Dataset items
<<<<

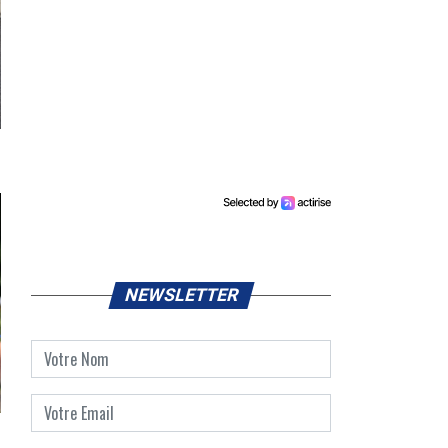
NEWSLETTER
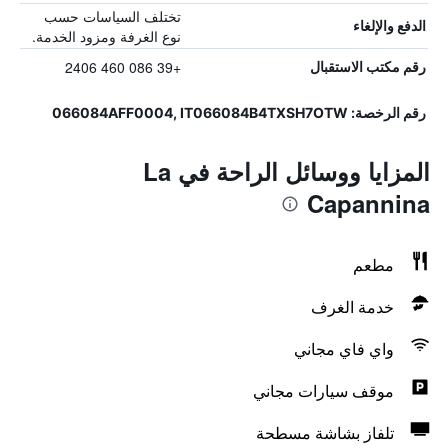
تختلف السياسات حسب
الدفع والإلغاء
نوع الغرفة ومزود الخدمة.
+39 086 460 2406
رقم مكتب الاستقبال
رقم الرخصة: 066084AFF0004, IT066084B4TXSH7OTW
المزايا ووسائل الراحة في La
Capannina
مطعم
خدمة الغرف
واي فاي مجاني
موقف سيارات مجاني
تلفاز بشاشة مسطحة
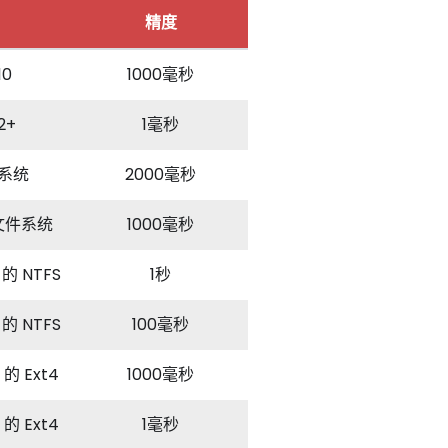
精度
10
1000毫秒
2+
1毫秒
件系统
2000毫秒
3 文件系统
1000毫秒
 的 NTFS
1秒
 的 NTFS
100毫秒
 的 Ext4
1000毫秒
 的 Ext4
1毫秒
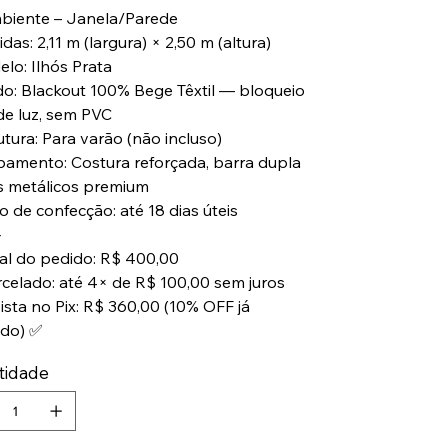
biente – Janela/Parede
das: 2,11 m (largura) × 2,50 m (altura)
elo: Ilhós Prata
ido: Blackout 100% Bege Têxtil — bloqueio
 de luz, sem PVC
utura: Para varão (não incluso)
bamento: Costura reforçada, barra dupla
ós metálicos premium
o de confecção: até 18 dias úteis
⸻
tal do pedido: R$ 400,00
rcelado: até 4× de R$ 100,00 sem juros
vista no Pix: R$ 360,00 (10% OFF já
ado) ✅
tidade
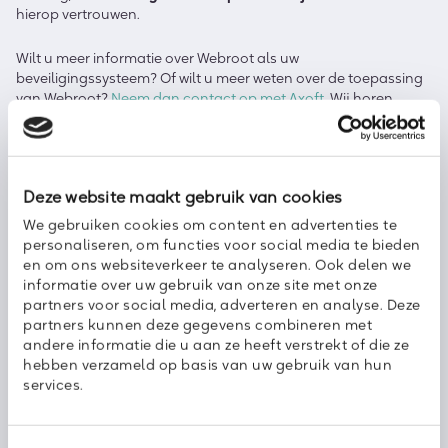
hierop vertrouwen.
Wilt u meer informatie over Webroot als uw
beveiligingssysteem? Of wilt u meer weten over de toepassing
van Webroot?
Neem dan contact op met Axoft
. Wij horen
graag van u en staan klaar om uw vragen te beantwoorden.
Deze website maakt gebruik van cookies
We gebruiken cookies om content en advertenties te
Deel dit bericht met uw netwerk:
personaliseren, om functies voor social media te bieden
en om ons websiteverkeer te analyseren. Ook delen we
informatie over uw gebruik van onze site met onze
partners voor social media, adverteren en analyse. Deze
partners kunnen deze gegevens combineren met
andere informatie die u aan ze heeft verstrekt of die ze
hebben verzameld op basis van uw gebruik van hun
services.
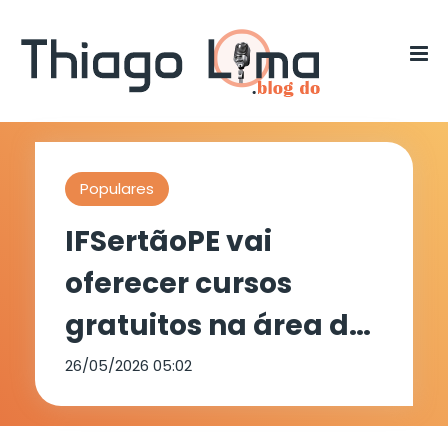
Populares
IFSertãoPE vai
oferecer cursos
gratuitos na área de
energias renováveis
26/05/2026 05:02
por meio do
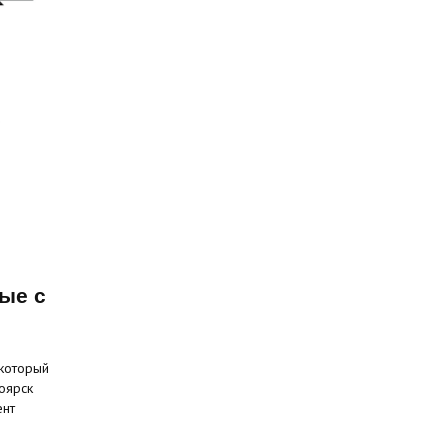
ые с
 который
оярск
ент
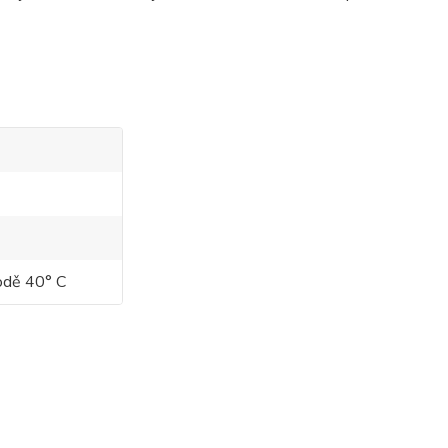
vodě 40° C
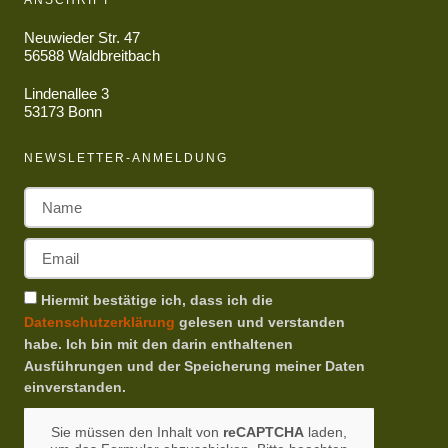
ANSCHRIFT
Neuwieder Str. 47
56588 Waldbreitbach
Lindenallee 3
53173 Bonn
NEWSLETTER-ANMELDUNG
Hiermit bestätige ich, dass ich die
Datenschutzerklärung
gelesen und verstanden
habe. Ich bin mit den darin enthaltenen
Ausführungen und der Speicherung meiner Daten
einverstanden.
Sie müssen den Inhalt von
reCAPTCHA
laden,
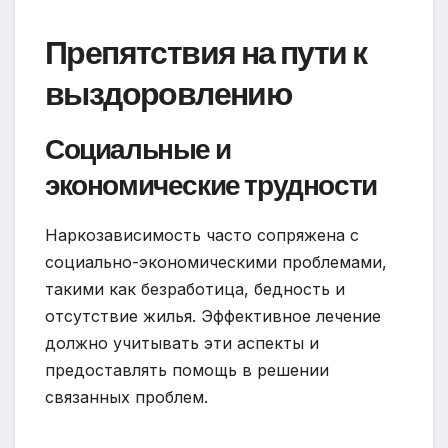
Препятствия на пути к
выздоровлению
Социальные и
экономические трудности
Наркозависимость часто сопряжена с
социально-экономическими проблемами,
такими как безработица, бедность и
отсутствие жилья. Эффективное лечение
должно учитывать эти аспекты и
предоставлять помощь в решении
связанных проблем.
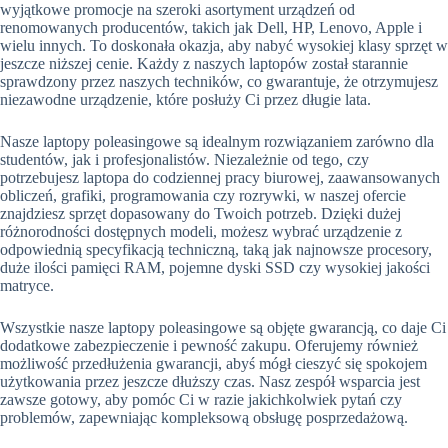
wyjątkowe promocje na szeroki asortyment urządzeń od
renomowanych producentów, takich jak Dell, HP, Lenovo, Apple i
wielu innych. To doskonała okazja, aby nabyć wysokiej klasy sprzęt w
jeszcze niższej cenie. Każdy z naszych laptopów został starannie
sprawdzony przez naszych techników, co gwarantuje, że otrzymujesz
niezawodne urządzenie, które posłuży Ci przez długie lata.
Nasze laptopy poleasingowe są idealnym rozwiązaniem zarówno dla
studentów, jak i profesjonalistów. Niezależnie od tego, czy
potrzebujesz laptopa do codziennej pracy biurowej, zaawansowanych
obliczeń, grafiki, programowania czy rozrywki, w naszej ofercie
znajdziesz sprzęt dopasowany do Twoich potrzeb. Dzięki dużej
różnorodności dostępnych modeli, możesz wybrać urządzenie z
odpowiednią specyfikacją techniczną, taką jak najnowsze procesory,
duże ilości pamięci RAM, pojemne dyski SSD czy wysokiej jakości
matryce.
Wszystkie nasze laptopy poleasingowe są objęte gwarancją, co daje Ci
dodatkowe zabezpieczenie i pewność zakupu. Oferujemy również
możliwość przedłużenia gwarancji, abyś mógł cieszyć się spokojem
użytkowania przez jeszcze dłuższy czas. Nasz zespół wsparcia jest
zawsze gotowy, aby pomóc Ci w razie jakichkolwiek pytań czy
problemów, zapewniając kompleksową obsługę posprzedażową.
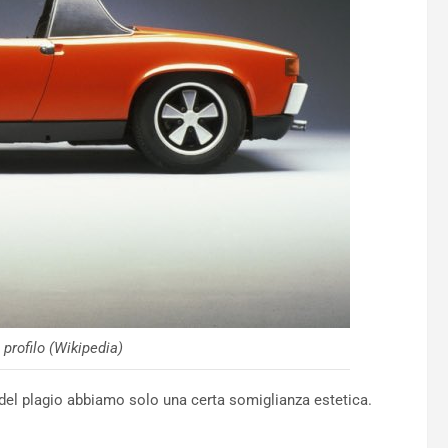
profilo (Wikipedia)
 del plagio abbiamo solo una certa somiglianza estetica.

>>>>
<<<<

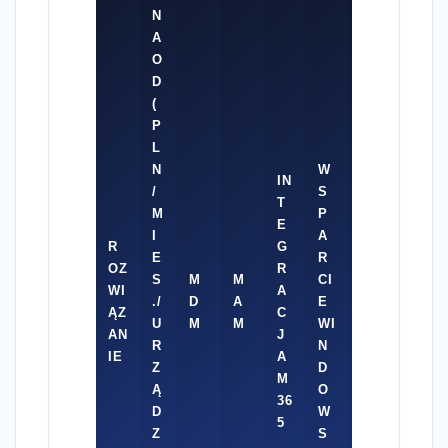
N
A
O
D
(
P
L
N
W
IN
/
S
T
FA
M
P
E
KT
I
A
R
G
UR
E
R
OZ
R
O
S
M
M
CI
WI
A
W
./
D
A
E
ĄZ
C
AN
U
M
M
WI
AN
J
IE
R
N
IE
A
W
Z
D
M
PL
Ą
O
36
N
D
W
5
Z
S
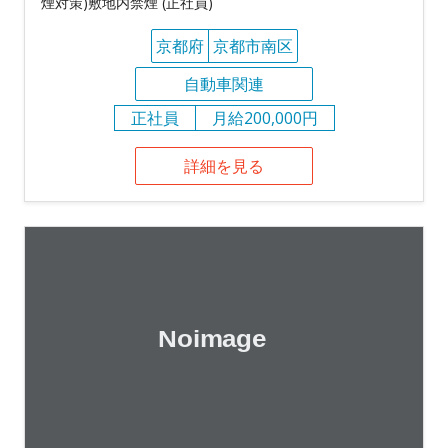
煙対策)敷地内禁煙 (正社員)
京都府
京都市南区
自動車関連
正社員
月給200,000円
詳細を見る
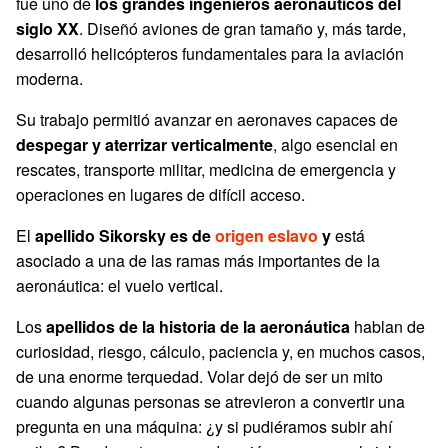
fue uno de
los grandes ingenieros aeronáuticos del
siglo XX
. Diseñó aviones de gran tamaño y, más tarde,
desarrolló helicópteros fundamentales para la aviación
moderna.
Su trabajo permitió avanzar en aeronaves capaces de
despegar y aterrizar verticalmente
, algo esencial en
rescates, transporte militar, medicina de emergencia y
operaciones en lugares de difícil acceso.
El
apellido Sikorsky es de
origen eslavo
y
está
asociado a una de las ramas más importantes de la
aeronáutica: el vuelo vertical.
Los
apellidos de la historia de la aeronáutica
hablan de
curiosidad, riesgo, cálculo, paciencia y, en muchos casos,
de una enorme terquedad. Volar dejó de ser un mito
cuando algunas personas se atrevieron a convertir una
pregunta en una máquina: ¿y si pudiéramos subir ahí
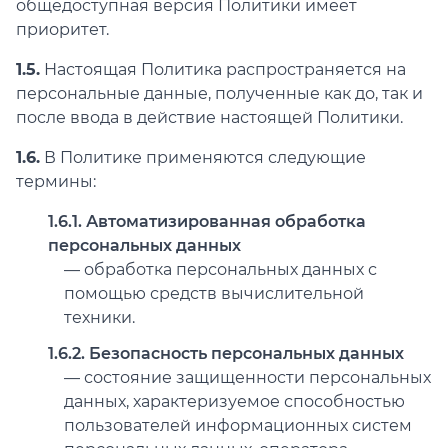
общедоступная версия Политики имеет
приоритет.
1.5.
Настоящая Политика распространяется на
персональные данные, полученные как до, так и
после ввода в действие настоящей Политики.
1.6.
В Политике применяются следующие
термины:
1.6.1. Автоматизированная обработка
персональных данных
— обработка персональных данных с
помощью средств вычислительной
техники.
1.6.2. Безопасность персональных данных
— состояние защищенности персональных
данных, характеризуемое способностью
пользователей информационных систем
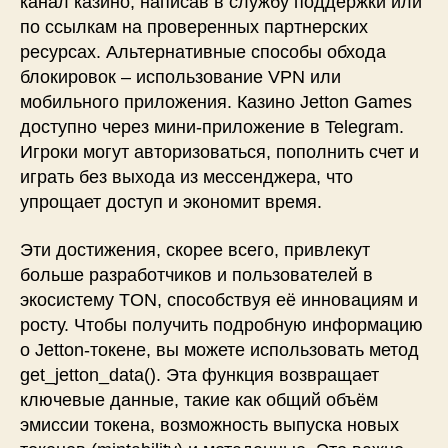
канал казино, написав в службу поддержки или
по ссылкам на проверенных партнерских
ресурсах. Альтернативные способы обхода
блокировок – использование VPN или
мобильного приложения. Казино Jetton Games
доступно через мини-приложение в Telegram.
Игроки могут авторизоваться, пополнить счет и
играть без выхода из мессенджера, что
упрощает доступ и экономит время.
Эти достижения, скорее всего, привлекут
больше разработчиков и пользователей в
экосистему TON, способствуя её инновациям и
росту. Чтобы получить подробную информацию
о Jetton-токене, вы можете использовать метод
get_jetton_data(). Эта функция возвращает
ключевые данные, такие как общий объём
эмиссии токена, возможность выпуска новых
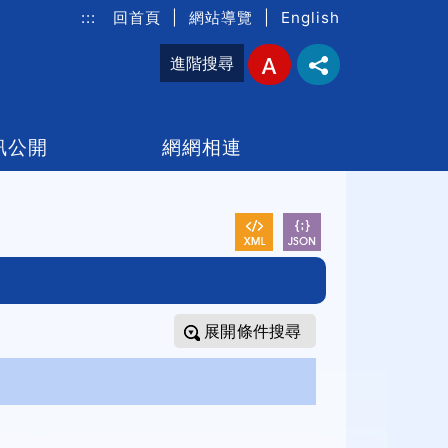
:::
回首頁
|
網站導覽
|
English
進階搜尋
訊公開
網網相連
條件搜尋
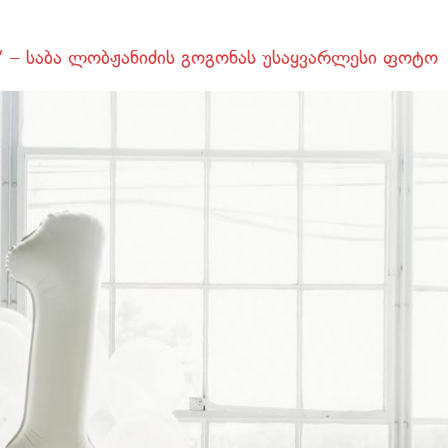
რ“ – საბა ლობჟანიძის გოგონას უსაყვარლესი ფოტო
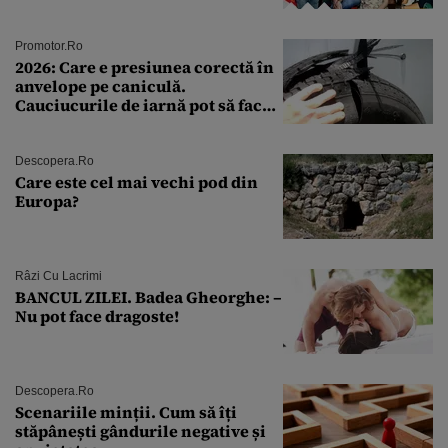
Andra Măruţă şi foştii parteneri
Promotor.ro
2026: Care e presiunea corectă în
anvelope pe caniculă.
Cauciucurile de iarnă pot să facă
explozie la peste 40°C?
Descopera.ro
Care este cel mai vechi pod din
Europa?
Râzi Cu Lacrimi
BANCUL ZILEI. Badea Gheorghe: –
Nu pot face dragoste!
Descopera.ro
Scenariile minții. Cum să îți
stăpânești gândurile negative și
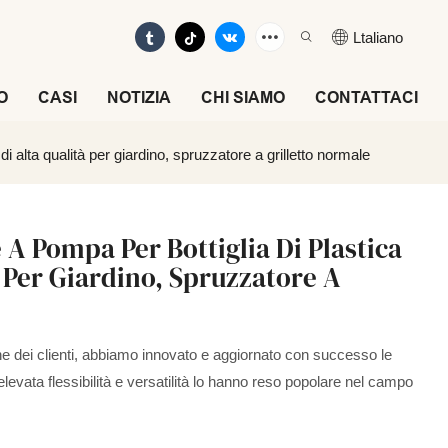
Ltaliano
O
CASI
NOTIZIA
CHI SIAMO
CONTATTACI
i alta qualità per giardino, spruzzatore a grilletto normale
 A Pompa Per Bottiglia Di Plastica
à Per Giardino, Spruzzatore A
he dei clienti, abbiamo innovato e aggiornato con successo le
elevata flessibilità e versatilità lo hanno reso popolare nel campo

>>>>
<<<<

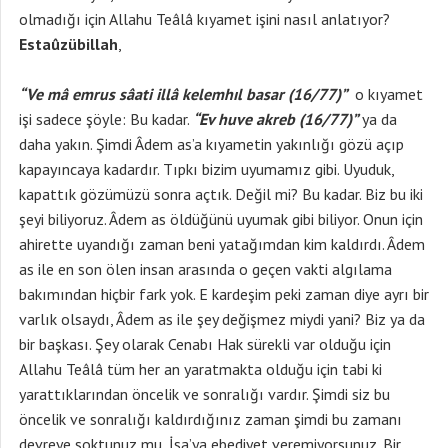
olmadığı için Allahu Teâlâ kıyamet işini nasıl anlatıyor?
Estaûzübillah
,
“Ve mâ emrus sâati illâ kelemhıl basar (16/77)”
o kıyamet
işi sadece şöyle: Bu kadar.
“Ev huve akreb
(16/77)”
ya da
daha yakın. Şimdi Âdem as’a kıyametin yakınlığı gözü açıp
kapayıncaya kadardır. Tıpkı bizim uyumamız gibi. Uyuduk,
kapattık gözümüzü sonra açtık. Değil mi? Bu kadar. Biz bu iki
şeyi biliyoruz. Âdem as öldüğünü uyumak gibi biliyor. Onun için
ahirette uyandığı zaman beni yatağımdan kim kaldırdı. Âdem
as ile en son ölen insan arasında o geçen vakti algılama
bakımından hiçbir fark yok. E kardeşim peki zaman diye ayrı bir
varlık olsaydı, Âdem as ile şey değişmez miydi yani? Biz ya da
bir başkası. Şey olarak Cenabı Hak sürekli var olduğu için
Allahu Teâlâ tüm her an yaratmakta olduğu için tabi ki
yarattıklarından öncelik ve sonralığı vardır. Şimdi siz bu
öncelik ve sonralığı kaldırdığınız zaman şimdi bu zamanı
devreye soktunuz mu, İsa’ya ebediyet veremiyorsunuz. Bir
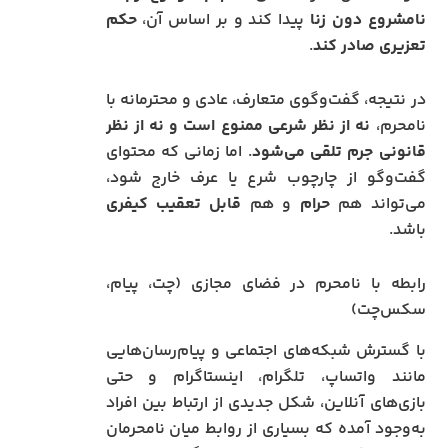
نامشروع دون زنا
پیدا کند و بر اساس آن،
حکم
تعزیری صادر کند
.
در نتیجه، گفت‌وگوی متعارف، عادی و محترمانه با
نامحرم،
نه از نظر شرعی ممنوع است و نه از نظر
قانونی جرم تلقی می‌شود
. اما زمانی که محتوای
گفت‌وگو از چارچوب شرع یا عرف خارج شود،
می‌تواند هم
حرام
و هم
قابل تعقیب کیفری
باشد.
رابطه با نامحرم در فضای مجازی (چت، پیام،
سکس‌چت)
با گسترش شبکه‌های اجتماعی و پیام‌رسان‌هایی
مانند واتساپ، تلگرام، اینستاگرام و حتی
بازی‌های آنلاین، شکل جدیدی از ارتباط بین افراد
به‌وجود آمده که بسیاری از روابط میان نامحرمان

>>>>

| WHAT IS EXPECTED |
Can you give the rows from the line with "канал казино, написав в службу поддержки или" to the line with "Игроки могут авторизоваться, пополнить счет и" again, substituting "WhatsApp" for "Telegram" and changing nothing else?

| FINAL ANSWER |
канал казино, написав в службу поддержки или
по ссылкам на проверенных партнерских
ресурсах. Альтернативные способы обхода
блокировок – использование VPN или
мобильного приложения. Казино Jetton Games
доступно через мини-приложение в WhatsApp.
Игроки могут авторизоваться, пополнить счет и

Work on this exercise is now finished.